Quick Description
This Healthy Blueberry Chia Seed Jam is naturally sweet, thick, and bursting with real fruit flavor—without any added sugar or preservatives. Made with just blueberries, chia seeds, and lemon juice, it’s a high-fiber, antioxidant-rich spread that’s perfect for toast, yogurt bowls, oatmeal, or high-protein desserts.
Servings & Timing
Serves: ~10 servings (about 1 tablespoon each)
Prep Time: 5 minutes
Cook Time: 10 minutes
Set Time: 15 minutes
Total Time: ~30 minutes
Ingredients List
- 2 cups (300 g) blueberries (fresh or frozen)
- 3 tbsp (36 g) chia seeds
- ¼ cup (60 ml) water
- 1 tbsp (15 ml) lemon juice
Optional
- Pinch of cinnamon
- 1–2 drops vanilla extract
Instructions
1. Cook the Blueberries
Add blueberries and water to a saucepan over medium heat.
Cook for 5–7 minutes, stirring, until berries burst and soften.
2. Mash & Flavor
Lightly mash the blueberries with a fork.
Stir in lemon juice and optional cinnamon or vanilla.
3. Thicken with Chia
Remove from heat.
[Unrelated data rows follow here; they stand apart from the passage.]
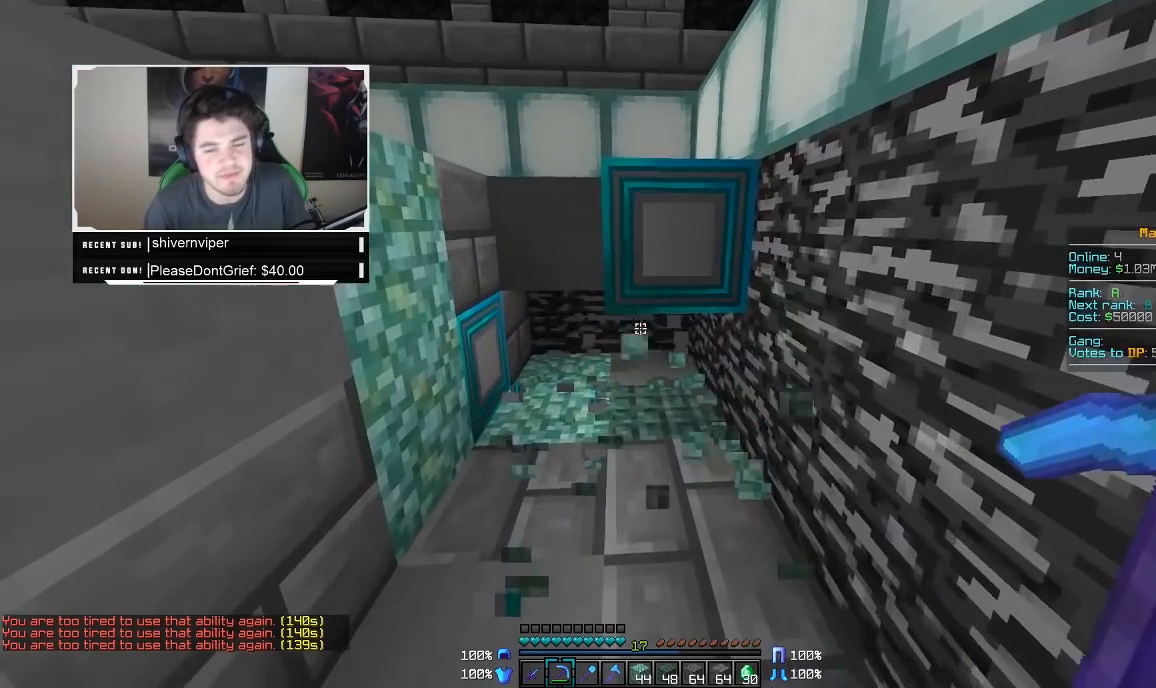
{"keys": ["w"], "mouse": ["left"], "events": []}
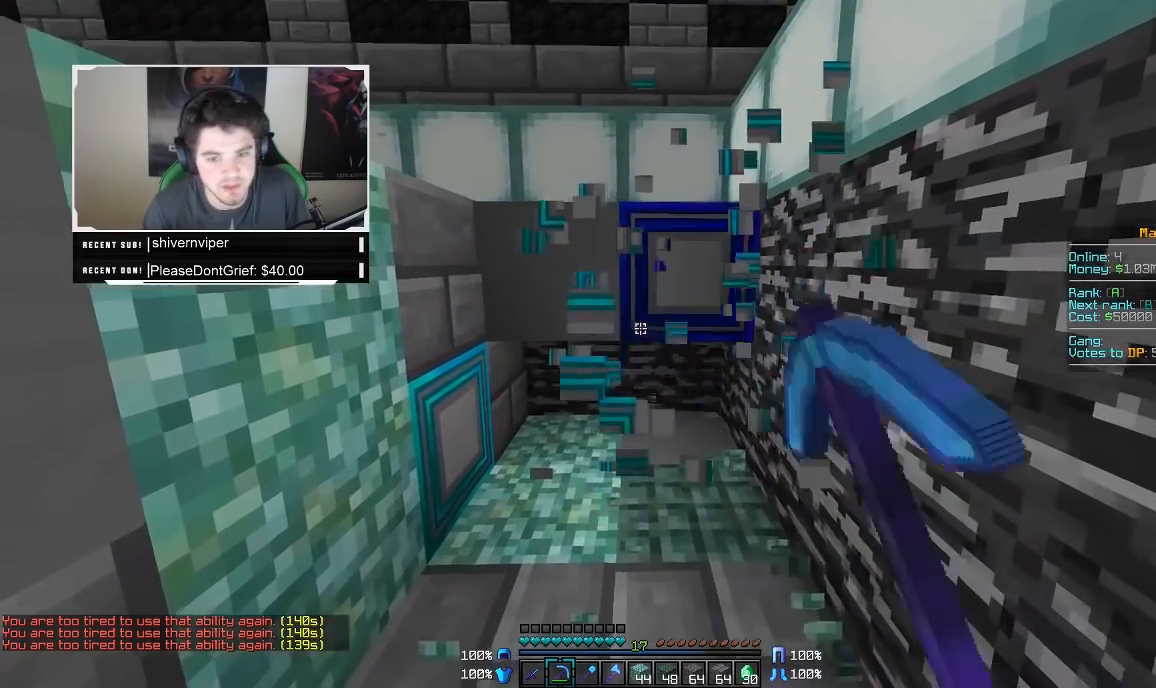
{"keys": [], "mouse": [], "events": [[100, "d", "down"], [400, "d", "up"], [400, "mouse_left", "up"], [400, "w", "up"]]}
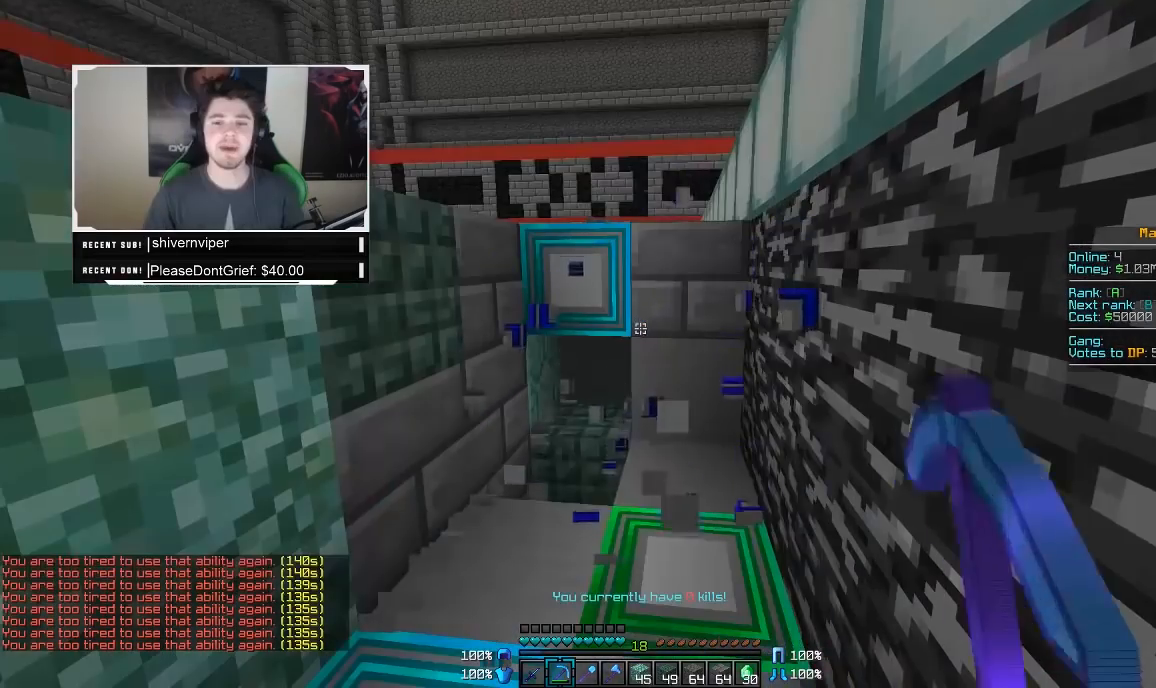
{"keys": [], "mouse": [], "events": []}
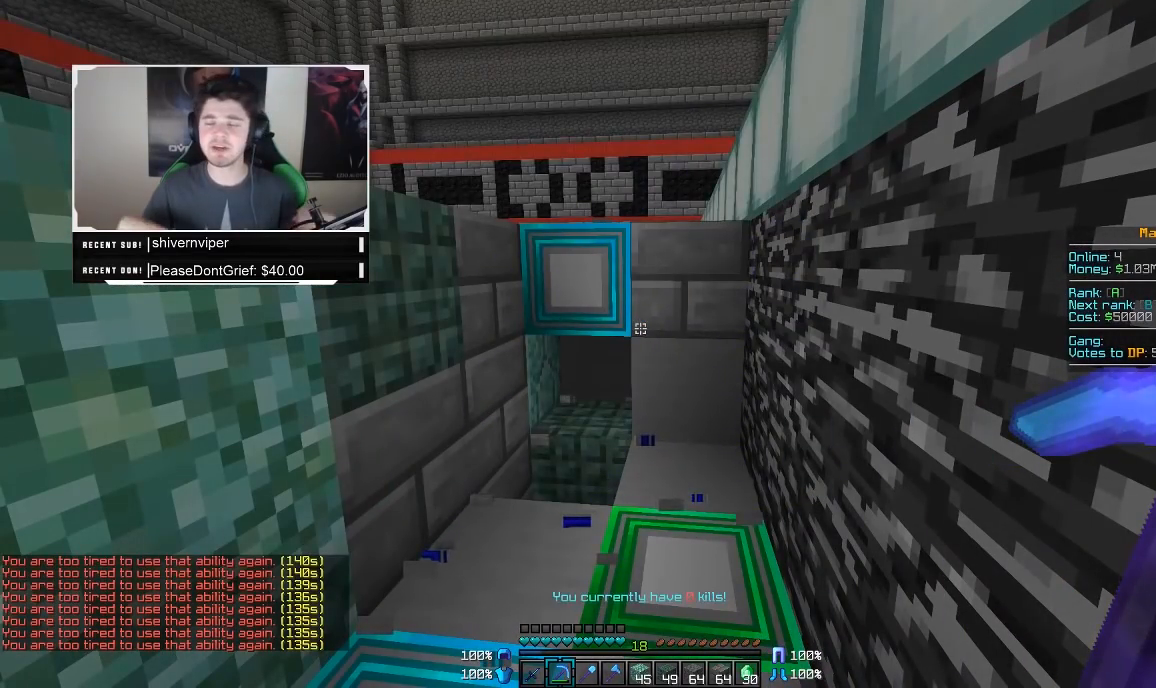
{"keys": [], "mouse": [], "events": []}
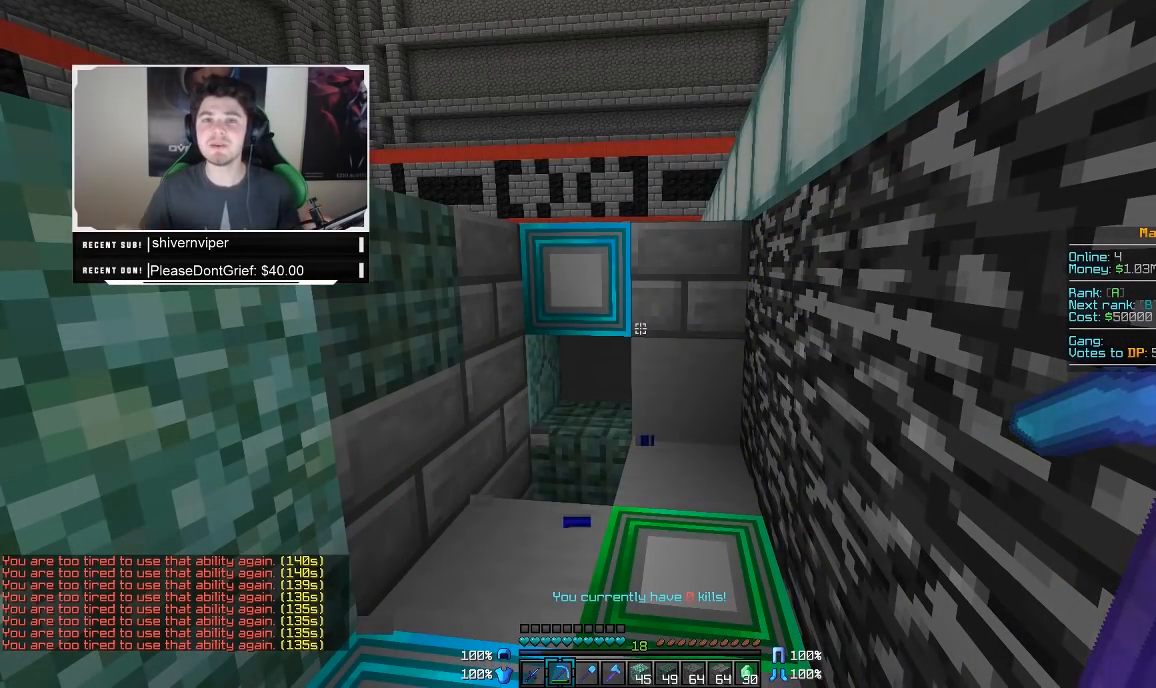
{"keys": [], "mouse": [], "events": []}
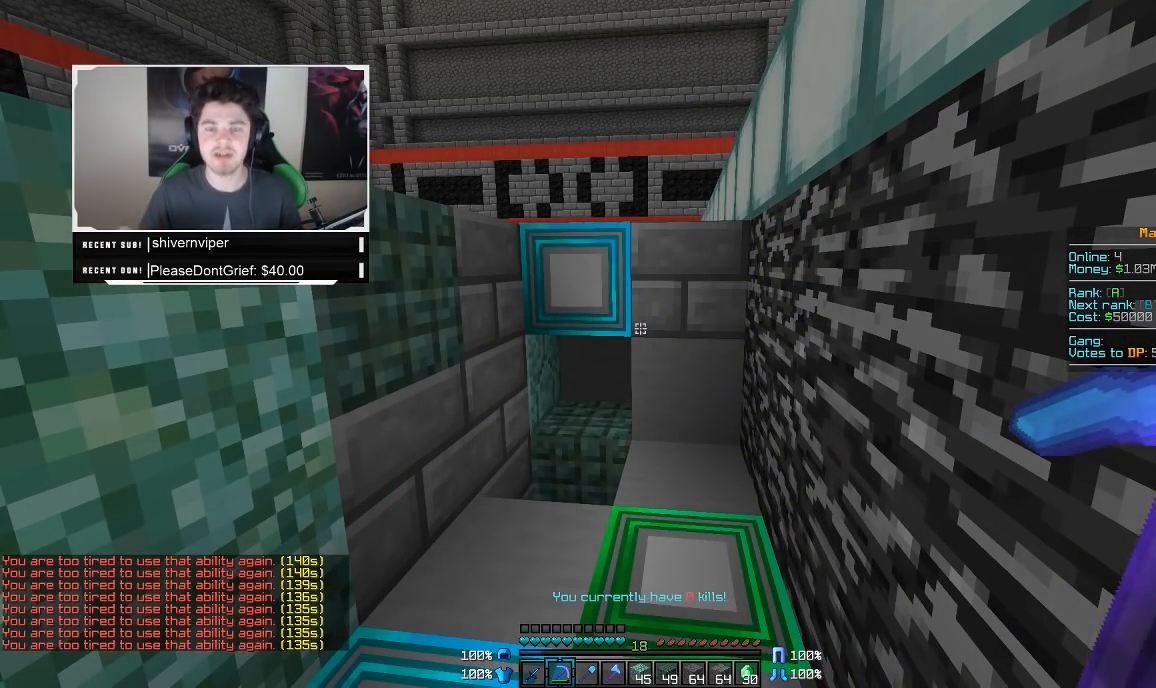
{"keys": [], "mouse": [], "events": []}
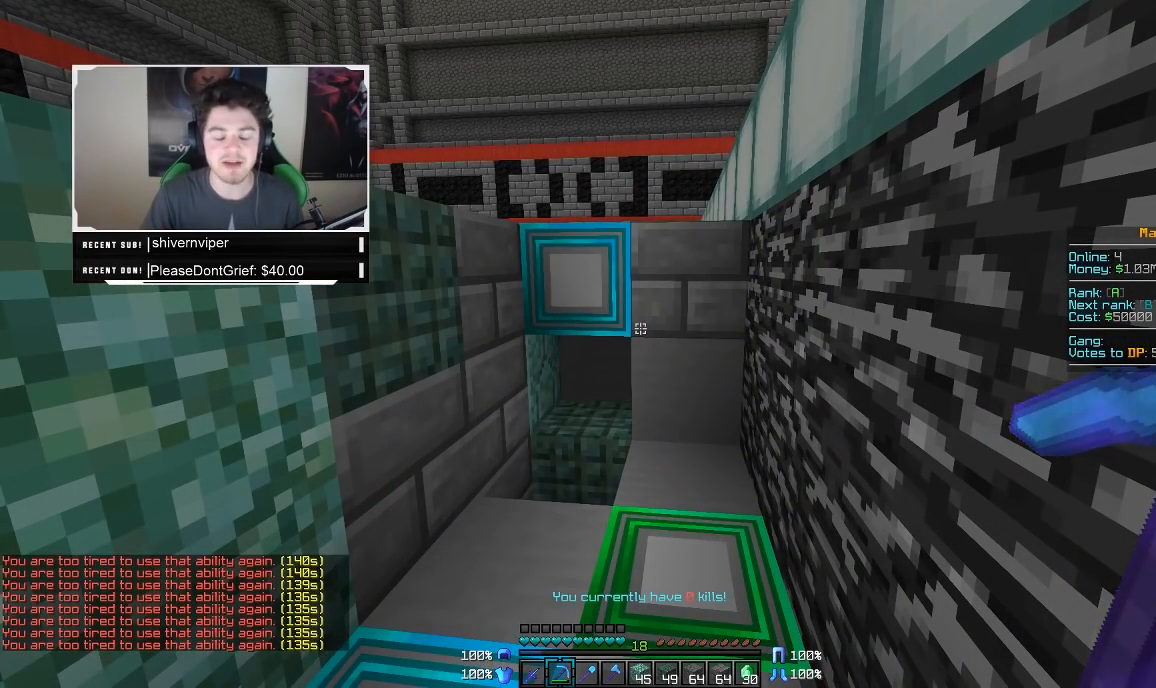
{"keys": [], "mouse": [], "events": []}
Stir in chia seeds thoroughly.
4. Set
Let sit for 10–15 minutes to thicken.
Transfer to a jar and refrigerate.
Nutrition (per tablespoon – approx)
Calories: 25
Protein: 1g
Carbs: 4g
Fat: 1g
Fiber: 2g
Sugar: 2g (naturally occurring)
Benefits
- No added sugar
- High in fiber & omega-3s
- Antioxidant rich
- Keto-friendly in small portions
- Vegan & gluten-free
- Meal-prep friendly
Additional Notes
- Jam thickens more after chilling
- Use immersion blender for smoother texture
- Keeps 7–10 days refrigerated
Dietary Info
Vegan: ✅
Gluten-Free: ✅
Dairy-Free: ✅
Refined Sugar-Free: ✅
Low-Calorie: ✅
Brief Introduction
If you love jam but hate the sugar crash, this recipe is your new best friend. It’s clean, simple, and naturally sweet—perfect for healthy lifestyles and high-protein breakfasts.
Step-by-Step Cooking Guide
Cook berries → Mash → Add lemon → Stir chia → Rest → Chill → Enjoy
Ingredient Details & Substitutions
Blueberries: Any berries work (strawberry, raspberry, mixed)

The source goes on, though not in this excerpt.